■ About this exercise
According to the news report below on drug-resistant skin infections, about what share of people carry Staphylococcus aureus on their skin or in their noses?

■ Text shown
Drug Resistant Skin Infections Becoming More
Common
By Gene Emery, April 6, 2005, ABC News
BOSTON (Reuters) - A drug-resistant "superbug" previously found almost
exclusively in hospitals is becoming more common in the community and
must be aggressively treated, two teams of experts reported on
Wednesday. Staphylococcus aureus, or staph, infections that are
resistant to methicillin and similar drugs can now be put into the
category of flesh-eating bacteria, the experts report in the New
England Journal of Medicine. Doctors need to be aware of this and
switch to different antibiotics at the first sign of trouble. "The
alarm does need to be raised to people and clinicians that if you have
a staph infection and it's not getting better, you'd better go back to
your doctor," said Scott Fridkin, a epidemiologist with the Centers
for Disease Control and Prevention, who led one study. "The bad news
is that staph causes a lot of skin infections and they've always been
difficult to treat," he added. "Now we have a staph that's
biologically different and resistant to first-line antibiotics."
Staphylococcus aureus is usually harmless and very common, found on
skin or in the noses of about 30 percent of people. It can cause
stubborn problems such as boils and is often mistaken for a spider
bite. Until now, most of the infections caused by methicillin-resistant
Staphylococcus aureus or MRSA have shown up in hospitals. But up to 20
percent of such infections may have come from the community, Fridkin
said in a telephone interview. "We were surprised to find it that
high," he said. The group had expected the rate to be close to zero at
the start of the study in 2001. "It wasn't there a decade ago, but
it's there now." The second study, led by Loren Miller of Harbor-University
of California Los Angeles Medical Center in California, found that
some cases of flesh-eating bacteria are caused by methicillin-resistant
staph. Over a 15-month period, they found 14 such instances, and four
patients had no risk factors such as drug use, diabetes or hepatitis.

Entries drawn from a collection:

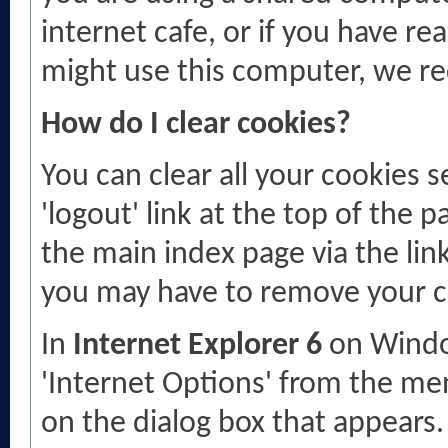
internet cafe, or if you have re
might use this computer, we r
How do I clear cookies?
You can clear all your cookies s
'logout' link at the top of the p
the main index page via the link
you may have to remove your c
In
Internet Explorer 6
on Window
'Internet Options' from the men
on the dialog box that appears. 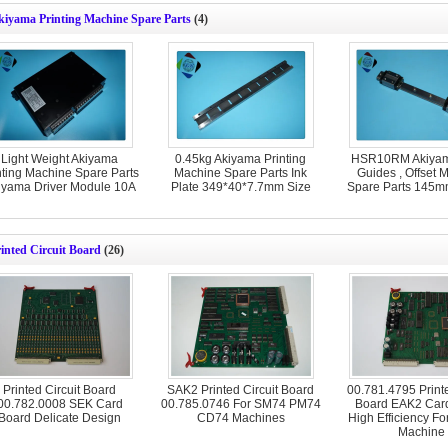
kiyama Printing Machine Spare Parts
(4)
Light Weight Akiyama
0.45kg Akiyama Printing
HSR10RM Akiyam
nting Machine Spare Parts
Machine Spare Parts Ink
Guides , Offset 
iyama Driver Module 10A
Plate 349*40*7.7mm Size
Spare Parts 145m
inted Circuit Board
(26)
Printed Circuit Board
SAK2 Printed Circuit Board
00.781.4795 Printe
00.782.0008 SEK Card
00.785.0746 For SM74 PM74
Board EAK2 Car
Board Delicate Design
CD74 Machines
High Efficiency For
Machine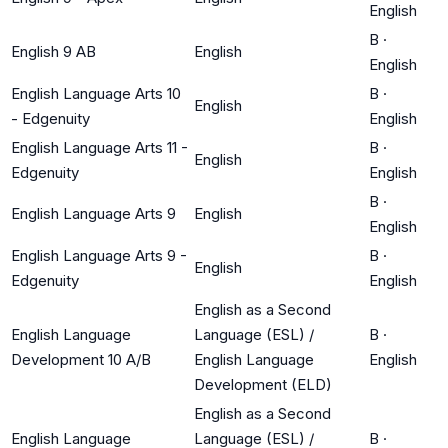
English
B
·
English 9 AB
English
English
English Language Arts 10
B
·
English
- Edgenuity
English
English Language Arts 11 -
B
·
English
Edgenuity
English
B
·
English Language Arts 9
English
English
English Language Arts 9 -
B
·
English
Edgenuity
English
English as a Second
English Language
Language (ESL) /
B
·
Development 10 A/B
English Language
English
Development (ELD)
English as a Second
English Language
Language (ESL) /
B
·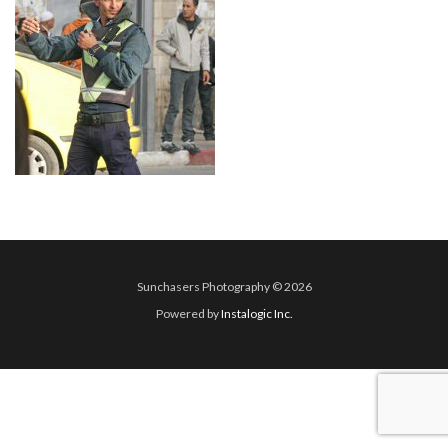
Sunchasers Photography © 2026
Powered by
Instalogic Inc.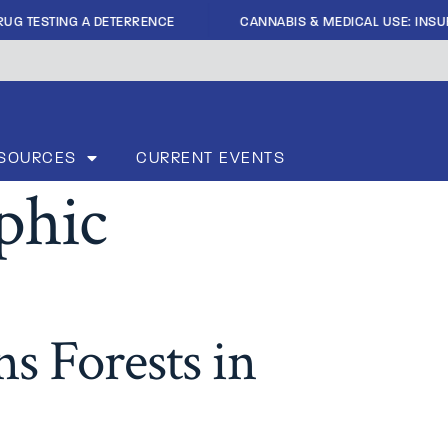
|
UG TESTING A DETERRENCE
CANNABIS & MEDICAL USE: INSUFF
SOURCES
CURRENT EVENTS
phic
s Forests in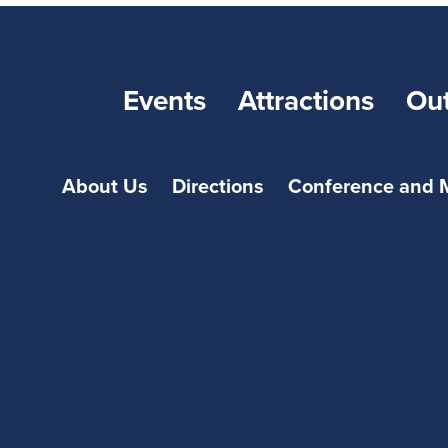
Events
Attractions
Ou
About Us
Directions
Conference and 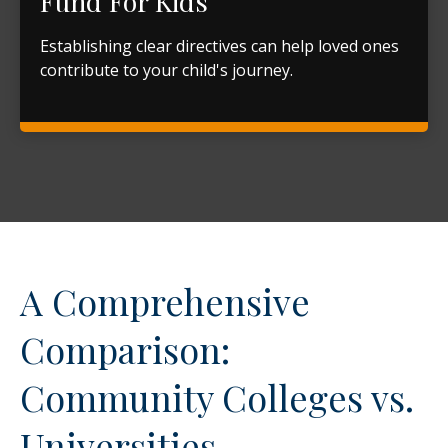
Fund For Kids
Establishing clear directives can help loved ones
contribute to your child's journey.
A Comprehensive
Comparison:
Community Colleges vs.
Universities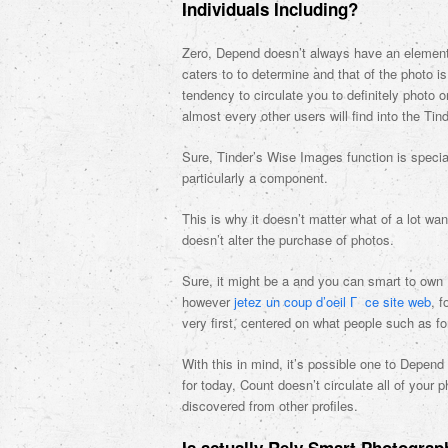
Individuals Including?
Zero, Depend doesn’t always have an element eg
caters to to determine and that of the photo is
tendency to circulate you to definitely photo on 
almost every other users will find into the Tind
Sure, Tinder’s Wise Images function is specia
particularly a component.
This is why it doesn’t matter what of a lot wan
doesn’t alter the purchase of photos.
Sure, it might be a and you can smart to own R
however
jetez un coup d’oeil Г ce site web
, 
very first, centered on what people such as 
With this in mind, it’s possible one to Depen
for today, Count doesn’t circulate all of you
discovered from other profiles.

■ Answer area
About 30 percent of people.